→ **Task details**
Provide an exact copy of the data, excluding the images.

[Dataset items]
+ + + + +

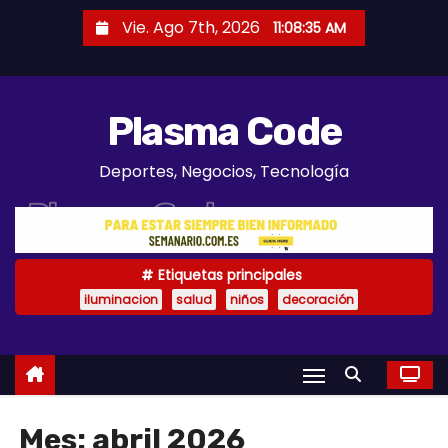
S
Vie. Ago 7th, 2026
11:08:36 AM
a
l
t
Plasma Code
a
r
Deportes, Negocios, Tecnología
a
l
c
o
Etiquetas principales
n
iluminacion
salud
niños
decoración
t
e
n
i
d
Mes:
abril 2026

+ + + + +

→ **Solution**
S
Vie. Ago 7th, 2026
11:08:36 AM
a
l
t
Plasma Code
a
r
Deportes, Negocios, Tecnología
a
l
c
o
Etiquetas principales
n
iluminacion
salud
niños
decoración
t
e
n
i
d
Mes:
abril 2026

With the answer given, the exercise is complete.